Several weeks ago, I came across an article, Data Science and its Relationship to Big Data and Data-Driven Decision Making, by Forest Provost and Tom Fawcett, that left me a bit uncomfortable. The authors have also just published a related book, Data Science for Business, that I’ve not read as yet. Author Provost is on the faculty of NYU, and is affiliated with a new MS in Data Science program at the university.
First the positives of the article: It’s certainly good to see the nascent discipline of data science receive the attention from academia it now deserves. New DS Masters curricula show promise of significant improvement over first generation Predictive Analytics programs, especially with added emphasis on computation.
That the authors promote DS in the service of data-driven business is an important point of departure. The support comes in several flavors, the first being traditional performance management that’s kept BI busy for 20 years. The second and newer role of DDB is espousing data/analytics as product, LinkedIn, Amazon and Facebook offering compelling illustrations of this model.
The fundamental concepts of data science the article articulates offer solid generic guidance for analytics professionals. To summarize, a top-down machine learning methodology with an obsession on the underlying design of data generation/collection is central to both the internal and external validity of data science inquiries. A randomized experiment or time series with natural control group design is much more “contextual” and promotes greater confidence than a one-shot correlational analysis. And data scientists must be wary of being too credulous with their data, taking precautions not to overfit ML models. All well and good.

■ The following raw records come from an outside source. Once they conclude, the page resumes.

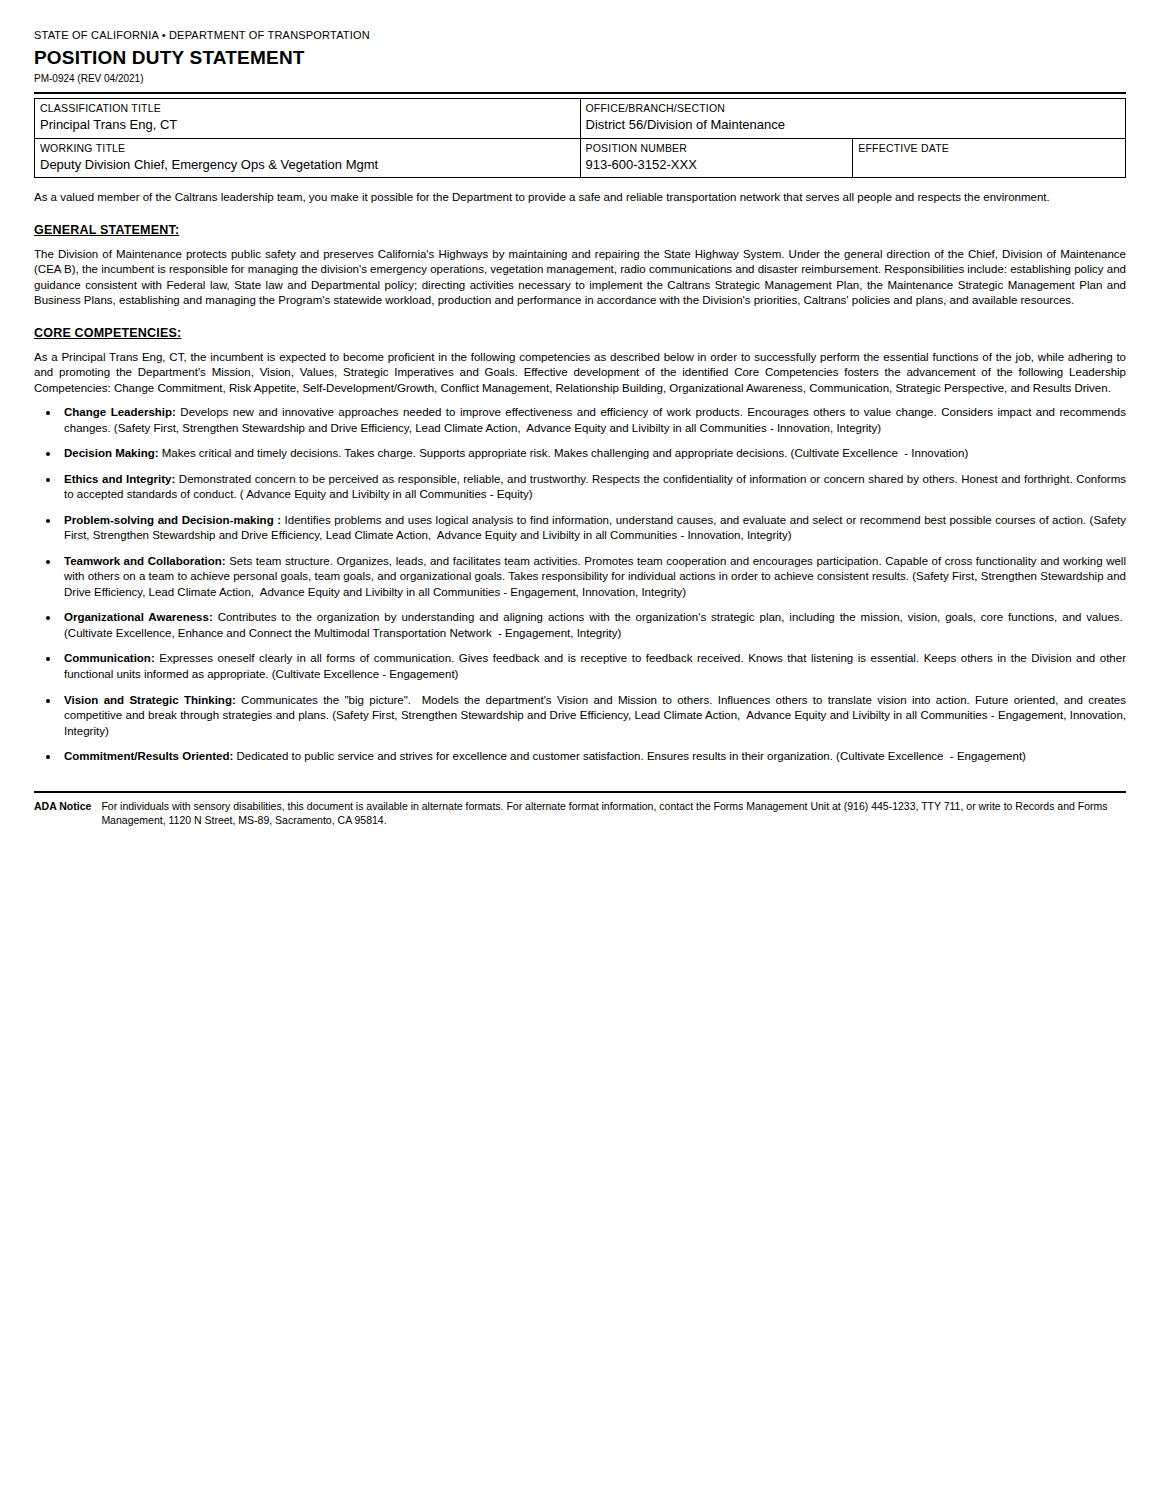STATE OF CALIFORNIA • DEPARTMENT OF TRANSPORTATION
POSITION DUTY STATEMENT
PM-0924 (REV 04/2021)
| CLASSIFICATION TITLE Principal Trans Eng, CT | OFFICE/BRANCH/SECTION District 56/Division of Maintenance |
| WORKING TITLE Deputy Division Chief, Emergency Ops & Vegetation Mgmt | POSITION NUMBER 913-600-3152-XXX | EFFECTIVE DATE |
As a valued member of the Caltrans leadership team, you make it possible for the Department to provide a safe and reliable transportation network that serves all people and respects the environment.
GENERAL STATEMENT:
The Division of Maintenance protects public safety and preserves California's Highways by maintaining and repairing the State Highway System. Under the general direction of the Chief, Division of Maintenance (CEA B), the incumbent is responsible for managing the division's emergency operations, vegetation management, radio communications and disaster reimbursement. Responsibilities include: establishing policy and guidance consistent with Federal law, State law and Departmental policy; directing activities necessary to implement the Caltrans Strategic Management Plan, the Maintenance Strategic Management Plan and Business Plans, establishing and managing the Program's statewide workload, production and performance in accordance with the Division's priorities, Caltrans' policies and plans, and available resources.
CORE COMPETENCIES:
As a Principal Trans Eng, CT, the incumbent is expected to become proficient in the following competencies as described below in order to successfully perform the essential functions of the job, while adhering to and promoting the Department's Mission, Vision, Values, Strategic Imperatives and Goals. Effective development of the identified Core Competencies fosters the advancement of the following Leadership Competencies: Change Commitment, Risk Appetite, Self-Development/Growth, Conflict Management, Relationship Building, Organizational Awareness, Communication, Strategic Perspective, and Results Driven.
Change Leadership: Develops new and innovative approaches needed to improve effectiveness and efficiency of work products. Encourages others to value change. Considers impact and recommends changes. (Safety First, Strengthen Stewardship and Drive Efficiency, Lead Climate Action, Advance Equity and Livibilty in all Communities - Innovation, Integrity)
Decision Making: Makes critical and timely decisions. Takes charge. Supports appropriate risk. Makes challenging and appropriate decisions. (Cultivate Excellence - Innovation)
Ethics and Integrity: Demonstrated concern to be perceived as responsible, reliable, and trustworthy. Respects the confidentiality of information or concern shared by others. Honest and forthright. Conforms to accepted standards of conduct. ( Advance Equity and Livibilty in all Communities - Equity)
Problem-solving and Decision-making : Identifies problems and uses logical analysis to find information, understand causes, and evaluate and select or recommend best possible courses of action. (Safety First, Strengthen Stewardship and Drive Efficiency, Lead Climate Action, Advance Equity and Livibilty in all Communities - Innovation, Integrity)
Teamwork and Collaboration: Sets team structure. Organizes, leads, and facilitates team activities. Promotes team cooperation and encourages participation. Capable of cross functionality and working well with others on a team to achieve personal goals, team goals, and organizational goals. Takes responsibility for individual actions in order to achieve consistent results. (Safety First, Strengthen Stewardship and Drive Efficiency, Lead Climate Action, Advance Equity and Livibilty in all Communities - Engagement, Innovation, Integrity)
Organizational Awareness: Contributes to the organization by understanding and aligning actions with the organization's strategic plan, including the mission, vision, goals, core functions, and values. (Cultivate Excellence, Enhance and Connect the Multimodal Transportation Network - Engagement, Integrity)
Communication: Expresses oneself clearly in all forms of communication. Gives feedback and is receptive to feedback received. Knows that listening is essential. Keeps others in the Division and other functional units informed as appropriate. (Cultivate Excellence - Engagement)
Vision and Strategic Thinking: Communicates the "big picture". Models the department's Vision and Mission to others. Influences others to translate vision into action. Future oriented, and creates competitive and break through strategies and plans. (Safety First, Strengthen Stewardship and Drive Efficiency, Lead Climate Action, Advance Equity and Livibilty in all Communities - Engagement, Innovation, Integrity)
Commitment/Results Oriented: Dedicated to public service and strives for excellence and customer satisfaction. Ensures results in their organization. (Cultivate Excellence - Engagement)
ADA Notice
For individuals with sensory disabilities, this document is available in alternate formats. For alternate format information, contact the Forms Management Unit at (916) 445-1233, TTY 711, or write to Records and Forms Management, 1120 N Street, MS-89, Sacramento, CA 95814.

So whence my angst? It’s the data science schemata of Figure 1 that seems to relegate data engineering and programming to auxiliary status in the DS process. With DE on the periphery, DS is essentially traditional predictive analytics with business flair. Indeed, the article’s cited DS examples of churn in the telecom industry and the Walmart big data finding of increased Pop-Tart demand in anticipation of hurricane landings are textbook PA.
The authors elaborate on their thinking. “Data engineering and processing are critical to support data-science activities, as shown in Figure 1, but they are more general and are useful for much more. Data-processing technologies are important for many business tasks that do not involve extracting knowledge or data-driven decision making, such as efficient transaction processing, modern web system processing, online advertising campaign management, and others……. In ten years’ time, the predominant technologies will likely have changed or advanced enough that today’s choices would seem quaint.”

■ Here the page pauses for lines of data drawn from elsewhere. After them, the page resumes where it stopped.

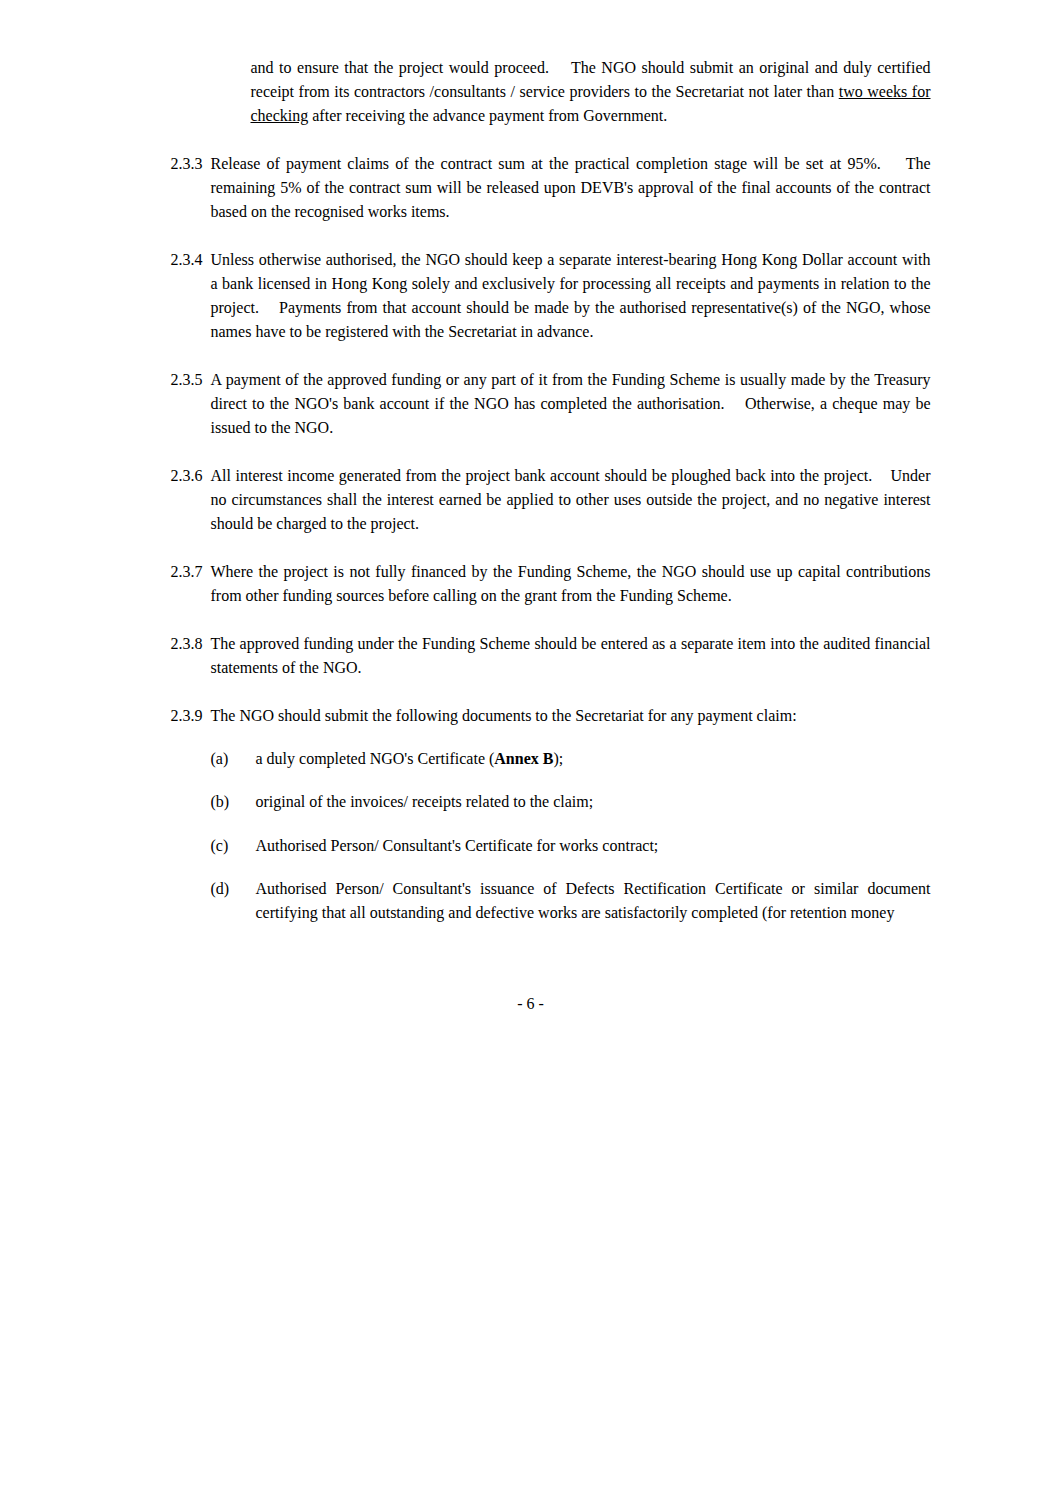and to ensure that the project would proceed. The NGO should submit an original and duly certified receipt from its contractors /consultants / service providers to the Secretariat not later than two weeks for checking after receiving the advance payment from Government.
2.3.3
Release of payment claims of the contract sum at the practical completion stage will be set at 95%. The remaining 5% of the contract sum will be released upon DEVB's approval of the final accounts of the contract based on the recognised works items.
2.3.4
Unless otherwise authorised, the NGO should keep a separate interest-bearing Hong Kong Dollar account with a bank licensed in Hong Kong solely and exclusively for processing all receipts and payments in relation to the project. Payments from that account should be made by the authorised representative(s) of the NGO, whose names have to be registered with the Secretariat in advance.
2.3.5
A payment of the approved funding or any part of it from the Funding Scheme is usually made by the Treasury direct to the NGO's bank account if the NGO has completed the authorisation. Otherwise, a cheque may be issued to the NGO.
2.3.6
All interest income generated from the project bank account should be ploughed back into the project. Under no circumstances shall the interest earned be applied to other uses outside the project, and no negative interest should be charged to the project.
2.3.7
Where the project is not fully financed by the Funding Scheme, the NGO should use up capital contributions from other funding sources before calling on the grant from the Funding Scheme.
2.3.8
The approved funding under the Funding Scheme should be entered as a separate item into the audited financial statements of the NGO.
2.3.9
The NGO should submit the following documents to the Secretariat for any payment claim:
(a)
a duly completed NGO's Certificate (Annex B);
(b)
original of the invoices/ receipts related to the claim;
(c)
Authorised Person/ Consultant's Certificate for works contract;
(d)
Authorised Person/ Consultant's issuance of Defects Rectification Certificate or similar document certifying that all outstanding and defective works are satisfactorily completed (for retention money
- 6 -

Fair enough, but I’d counter you could make the same argument that statistical and machine learning methods are more general than their support of analytics in data science. And even as the data science discipline evolves, I’d posit the data side will continue to consume the preponderance of DS energy.
For my money, data science is a four-headed organism with focuses on business, data, analytics and narrative. Data engineering is every bit as critical to DS as predictive modeling. Yes, DE changes dramatically each technical generation, as it must to keep up with demand for newer, larger and more disparate sources of data. But data challenges aren’t going to fade away, or even become “solved” problems. Indeed, I’d conjecture that analytic modeling is at higher risk of becoming commoditized than data engineering, as machine learning replaces the “theorizing” of analysts. Techniques that include re-sampling, flexible splines and regularization already have analytics headed down that path. Get the data set ready, stand back, and let the models rip.

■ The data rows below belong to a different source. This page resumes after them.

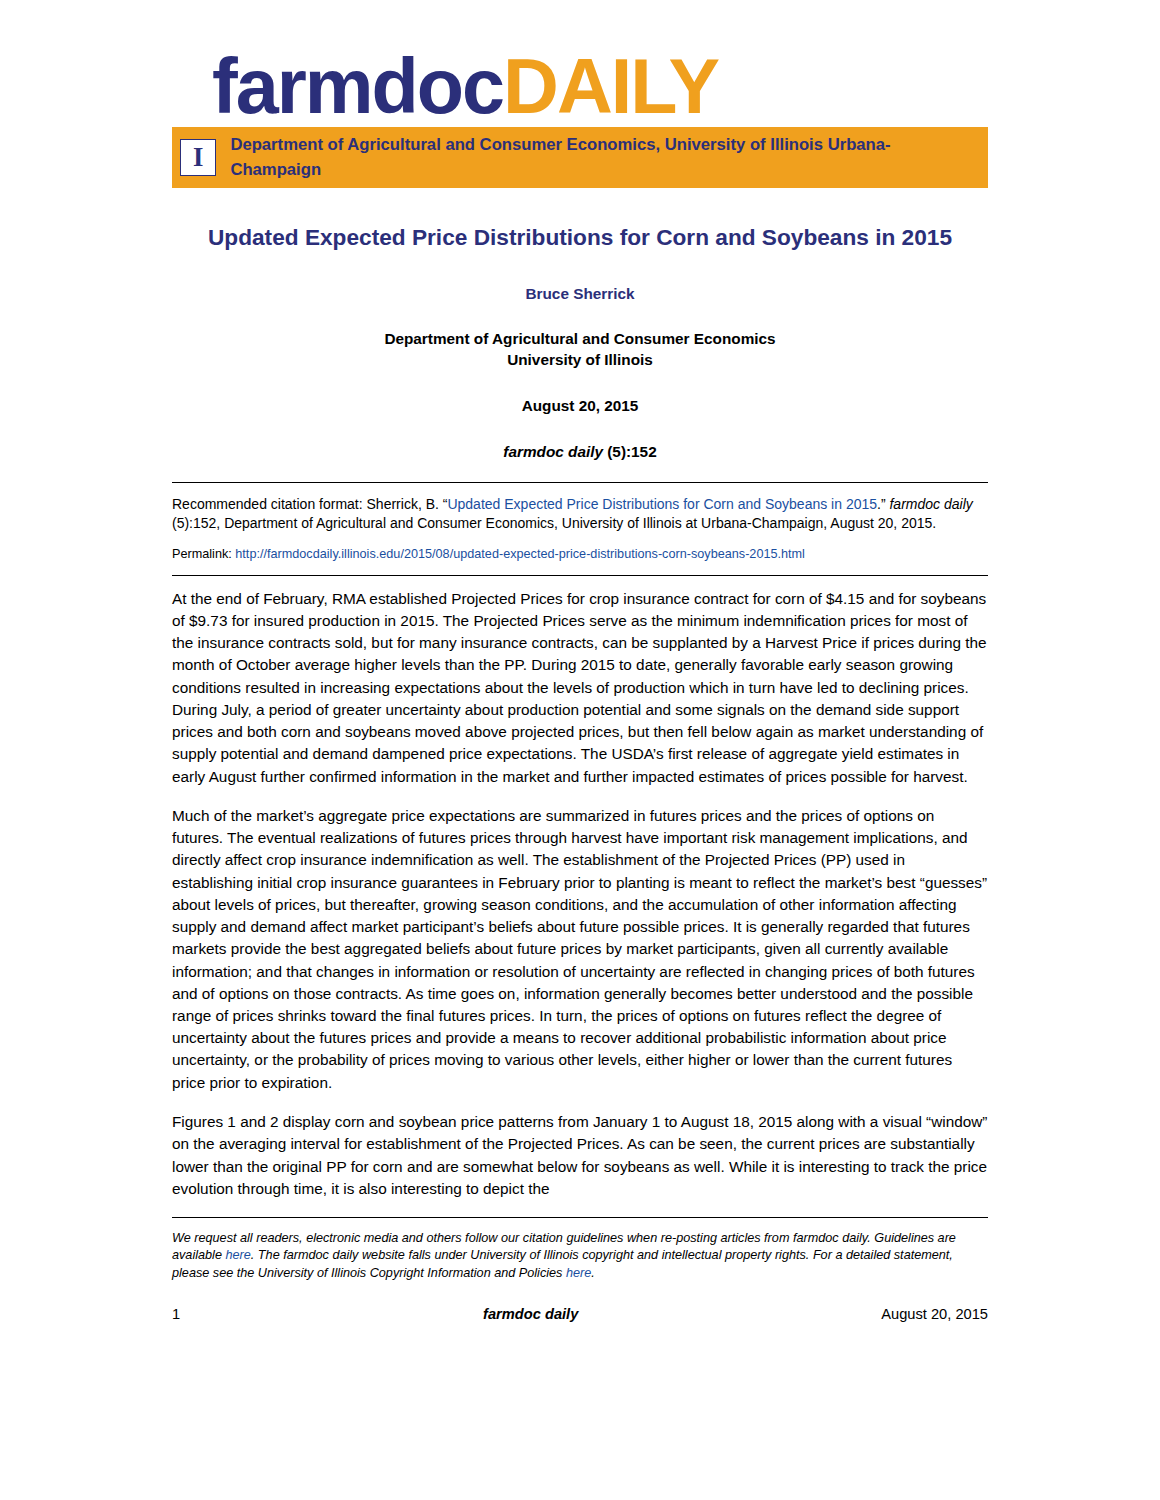farmdoc DAILY
I Department of Agricultural and Consumer Economics, University of Illinois Urbana-Champaign
Updated Expected Price Distributions for Corn and Soybeans in 2015
Bruce Sherrick
Department of Agricultural and Consumer Economics
University of Illinois
August 20, 2015
farmdoc daily (5):152
Recommended citation format: Sherrick, B. “Updated Expected Price Distributions for Corn and Soybeans in 2015.” farmdoc daily (5):152, Department of Agricultural and Consumer Economics, University of Illinois at Urbana-Champaign, August 20, 2015.
Permalink: http://farmdocdaily.illinois.edu/2015/08/updated-expected-price-distributions-corn-soybeans-2015.html
At the end of February, RMA established Projected Prices for crop insurance contract for corn of $4.15 and for soybeans of $9.73 for insured production in 2015. The Projected Prices serve as the minimum indemnification prices for most of the insurance contracts sold, but for many insurance contracts, can be supplanted by a Harvest Price if prices during the month of October average higher levels than the PP. During 2015 to date, generally favorable early season growing conditions resulted in increasing expectations about the levels of production which in turn have led to declining prices. During July, a period of greater uncertainty about production potential and some signals on the demand side support prices and both corn and soybeans moved above projected prices, but then fell below again as market understanding of supply potential and demand dampened price expectations. The USDA’s first release of aggregate yield estimates in early August further confirmed information in the market and further impacted estimates of prices possible for harvest.
Much of the market’s aggregate price expectations are summarized in futures prices and the prices of options on futures. The eventual realizations of futures prices through harvest have important risk management implications, and directly affect crop insurance indemnification as well. The establishment of the Projected Prices (PP) used in establishing initial crop insurance guarantees in February prior to planting is meant to reflect the market’s best “guesses” about levels of prices, but thereafter, growing season conditions, and the accumulation of other information affecting supply and demand affect market participant’s beliefs about future possible prices. It is generally regarded that futures markets provide the best aggregated beliefs about future prices by market participants, given all currently available information; and that changes in information or resolution of uncertainty are reflected in changing prices of both futures and of options on those contracts. As time goes on, information generally becomes better understood and the possible range of prices shrinks toward the final futures prices. In turn, the prices of options on futures reflect the degree of uncertainty about the futures prices and provide a means to recover additional probabilistic information about price uncertainty, or the probability of prices moving to various other levels, either higher or lower than the current futures price prior to expiration.
Figures 1 and 2 display corn and soybean price patterns from January 1 to August 18, 2015 along with a visual “window” on the averaging interval for establishment of the Projected Prices. As can be seen, the current prices are substantially lower than the original PP for corn and are somewhat below for soybeans as well. While it is interesting to track the price evolution through time, it is also interesting to depict the
We request all readers, electronic media and others follow our citation guidelines when re-posting articles from farmdoc daily. Guidelines are available here. The farmdoc daily website falls under University of Illinois copyright and intellectual property rights. For a detailed statement, please see the University of Illinois Copyright Information and Policies here.
1 farmdoc daily August 20, 2015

I’ve been in the data /analytics world my entire 30+ year career. In statistics graduate school, a wise professor told me to become a capable programmer because I’d probably spend most of my work time integrating data to support modeling efforts. He was right: my guess is that over the years, perhaps 75% of my statistical effort has been devoted to data management and programming.
The data engineering technologies have changed over the years, but challenges continue and take new shapes. And the pace has been accelerating over time. In 1982 I started out programming PL/I against hierarchical databases on expensive IBM mainframes. Three years later, I was using relational databases on Unix/C mini/microcomputers -- technologies that fundamentally enabled modern decision support-business intelligence.
The size of inquiries I could address economically jumped dramatically in that short period, and continues to be driven by Moore’s Law today. Now, much of my DS work is PC-based. 100 MB on the mainframe was big back in the day; 500 GB or even several terabytes is nothing now. Yet with all these performance advances, I still spend 75% of my DS time wrangling data. The problem domain demands expand with the technical advances.
I hope I’m wrong, but I’m concerned that the ubiquity and drudgery of data engineering DS practitioners experience daily escapes the academic world where divining the next great ML algorithm or applying models to interesting business problems is seen as sexier than wrestling terabyte data sets. If my career is any guide, that perspective would be mistaken.
I’m a big fan of the new university curricula in data science. The academic advances, however, must be grounded by the hard realities of the day-to-day DS data grind.